START Text provided

It seems like a pretty obvious solution to this would be to purposely do the reaction under controlled conditions before transporting it, so then you're transporting stable cesium compounds instead of elemental cesium metal.


pfdietz
The cesium in spent fuel is not in the form of cesium metal. The cesium there is already oxidized to the +1 oxidation state, as it is in cesium salts.
AnthonyMouse OP
This is what I get for giving people the benefit of the doubt. Here's some text from that PDF the GP linked:

> Cesium will be the primary radionuclide released in a nuclear waste accident because it is present in what is called the fuel-clad gap. This gap is the space between the fuel pellets and the inside wall of the metal tube that contains the fuel. This “gap cesium” can be released in any event where the cladding is breached. Cesium is a highly reactive metal and even a small break in the seal will release significant amounts of it. Cesium burns spontaneously in air, and will explode when exposed to water.

END Text provided

§ Task instructions:
• a. Based on the cesium thread, tell whether each statement is true, answering yes or no and quoting the deciding words: (i) the gap holding the "gap cesium" lies between the fuel pellets and the inside wall of the metal tube; (ii) pfdietz says the cesium in spent fuel is in the form of cesium metal; (iii) the quoted PDF text says only a large break in the seal will release significant amounts of cesium.
• b. Return the part of the cesium thread from "It seems like" up to and including "elemental cesium metal.".
You won't need the saved entries for any of this.

START Dataset records

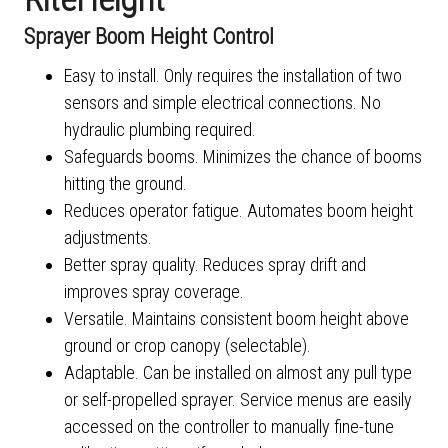
Sprayer Boom Height Control
Easy to install. Only requires the installation of two
sensors and simple electrical connections. No
hydraulic plumbing required.
Safeguards booms. Minimizes the chance of booms
hitting the ground.
Reduces operator fatigue. Automates boom height
adjustments.
Better spray quality. Reduces spray drift and
improves spray coverage.
Versatile. Maintains consistent boom height above
ground or crop canopy (selectable).
Adaptable. Can be installed on almost any pull type
or self-propelled sprayer. Service menus are easily
accessed on the controller to manually fine-tune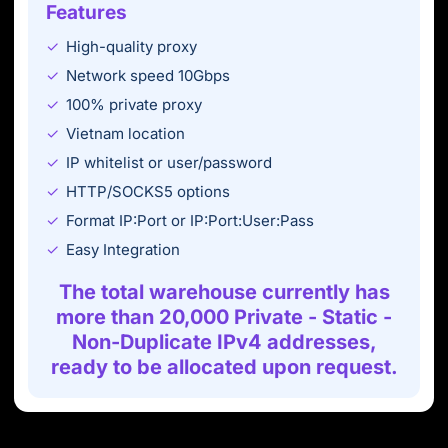
Features
High-quality proxy
Network speed 10Gbps
100% private proxy
Vietnam location
IP whitelist or user/password
HTTP/SOCKS5 options
Format IP:Port or IP:Port:User:Pass
Easy Integration
The total warehouse currently has
more than 20,000 Private - Static -
Non-Duplicate IPv4 addresses,
ready to be allocated upon request.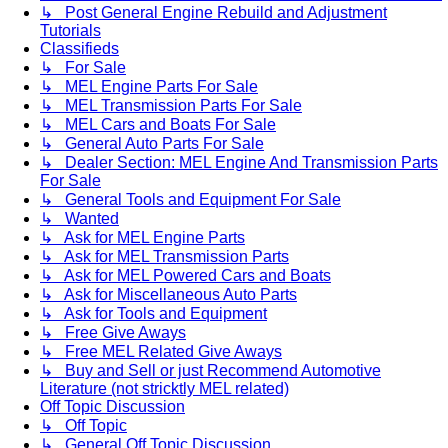
↳ Post General Engine Rebuild and Adjustment
Tutorials
Classifieds
↳ For Sale
↳ MEL Engine Parts For Sale
↳ MEL Transmission Parts For Sale
↳ MEL Cars and Boats For Sale
↳ General Auto Parts For Sale
↳ Dealer Section: MEL Engine And Transmission Parts
For Sale
↳ General Tools and Equipment For Sale
↳ Wanted
↳ Ask for MEL Engine Parts
↳ Ask for MEL Transmission Parts
↳ Ask for MEL Powered Cars and Boats
↳ Ask for Miscellaneous Auto Parts
↳ Ask for Tools and Equipment
↳ Free Give Aways
↳ Free MEL Related Give Aways
↳ Buy and Sell or just Recommend Automotive
Literature (not stricktly MEL related)
Off Topic Discussion
↳ Off Topic
↳ General Off Topic Discussion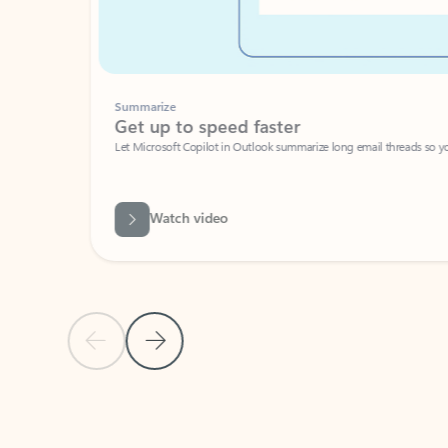
Summarize
Get up to speed faster ​
Let Microsoft Copilot in Outlook summarize long email threads so you can g
Watch video
Previous Slide
Next Slide
Back to carousel navigation controls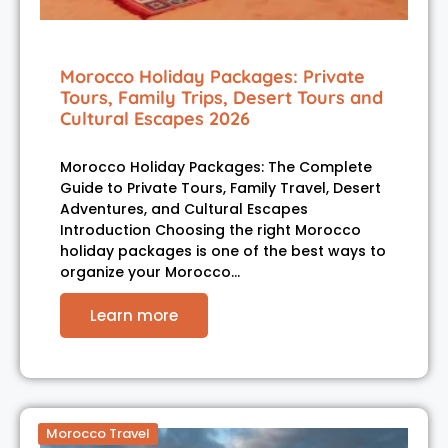
Morocco Holiday Packages: Private
Tours, Family Trips, Desert Tours and
Cultural Escapes 2026
Morocco Holiday Packages: The Complete
Guide to Private Tours, Family Travel, Desert
Adventures, and Cultural Escapes
Introduction Choosing the right Morocco
holiday packages is one of the best ways to
organize your Morocco…
Learn more
Morocco Travel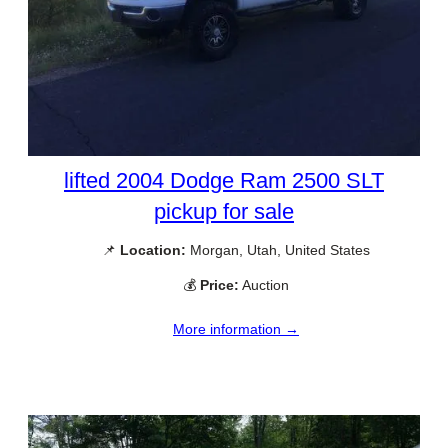
lifted 2004 Dodge Ram 2500 SLT
pickup for sale
📌
Location:
Morgan, Utah, United States
💰
Price:
Auction
More information →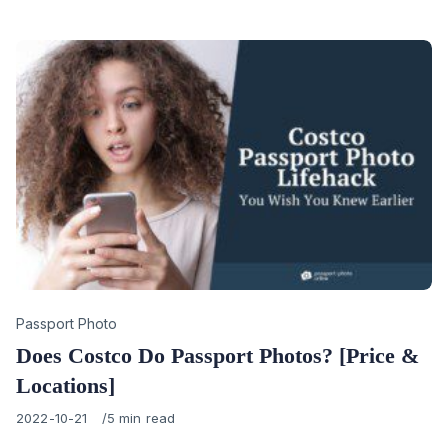
on
Category
Passport Photo
Does Costco Do Passport Photos? [Price &
Locations]
Published
2022-10-21
5 min read
on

END Dataset records

§ Response list:
• a.
(i) Yes: "This gap is the space between the fuel pellets and the inside wall of the metal tube that contains the fuel."
(ii) No: "The cesium in spent fuel is not in the form of cesium metal."
(iii) No: "even a small break in the seal will release significant amounts of it."

• b.
It seems like a pretty obvious solution to this would be to purposely do the reaction under controlled conditions before transporting it, so then you're transporting stable cesium compounds instead of elemental cesium metal.